_WORK ORDER_
Strip the pictures, then copy the remaining data exactly as it stands.

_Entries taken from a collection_
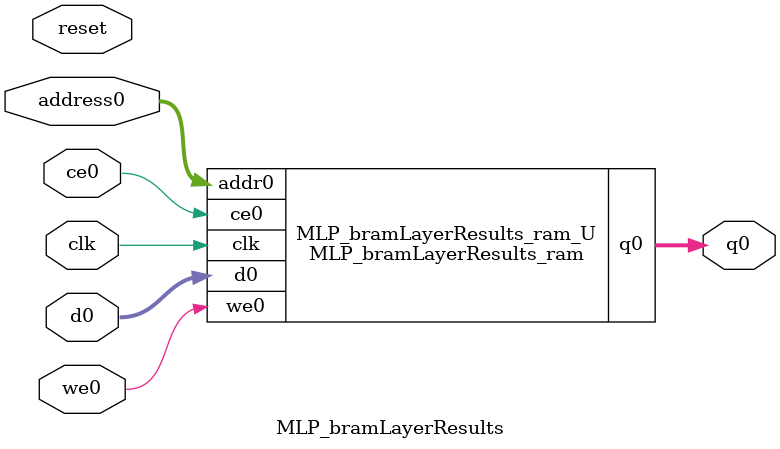
<source format=v>
`timescale 1 ns / 1 ps
module MLP_bramLayerResults_ram (addr0, ce0, d0, we0, q0,  clk);

parameter DWIDTH = 32;
parameter AWIDTH = 9;
parameter MEM_SIZE = 448;

input[AWIDTH-1:0] addr0;
input ce0;
input[DWIDTH-1:0] d0;
input we0;
output reg[DWIDTH-1:0] q0;
input clk;

(* ram_style = "block" *)reg [DWIDTH-1:0] ram[0:MEM_SIZE-1];




always @(posedge clk)  
begin 
    if (ce0) begin
        if (we0) 
            ram[addr0] <= d0; 
        q0 <= ram[addr0];
    end
end


endmodule

`timescale 1 ns / 1 ps
module MLP_bramLayerResults(
    reset,
    clk,
    address0,
    ce0,
    we0,
    d0,
    q0);

parameter DataWidth = 32'd32;
parameter AddressRange = 32'd448;
parameter AddressWidth = 32'd9;
input reset;
input clk;
input[AddressWidth - 1:0] address0;
input ce0;
input we0;
input[DataWidth - 1:0] d0;
output[DataWidth - 1:0] q0;



MLP_bramLayerResults_ram MLP_bramLayerResults_ram_U(
    .clk( clk ),
    .addr0( address0 ),
    .ce0( ce0 ),
    .we0( we0 ),
    .d0( d0 ),
    .q0( q0 ));

endmodule


</source>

_PROBLEM SOLUTION_
<source format=v>
`timescale 1 ns / 1 ps
module MLP_bramLayerResults_ram (addr0, ce0, d0, we0, q0,  clk);

parameter DWIDTH = 32;
parameter AWIDTH = 9;
parameter MEM_SIZE = 448;

input[AWIDTH-1:0] addr0;
input ce0;
input[DWIDTH-1:0] d0;
input we0;
output reg[DWIDTH-1:0] q0;
input clk;

(* ram_style = "block" *)reg [DWIDTH-1:0] ram[0:MEM_SIZE-1];




always @(posedge clk)  
begin 
    if (ce0) begin
        if (we0) 
            ram[addr0] <= d0; 
        q0 <= ram[addr0];
    end
end


endmodule

`timescale 1 ns / 1 ps
module MLP_bramLayerResults(
    reset,
    clk,
    address0,
    ce0,
    we0,
    d0,
    q0);

parameter DataWidth = 32'd32;
parameter AddressRange = 32'd448;
parameter AddressWidth = 32'd9;
input reset;
input clk;
input[AddressWidth - 1:0] address0;
input ce0;
input we0;
input[DataWidth - 1:0] d0;
output[DataWidth - 1:0] q0;



MLP_bramLayerResults_ram MLP_bramLayerResults_ram_U(
    .clk( clk ),
    .addr0( address0 ),
    .ce0( ce0 ),
    .we0( we0 ),
    .d0( d0 ),
    .q0( q0 ));

endmodule


</source>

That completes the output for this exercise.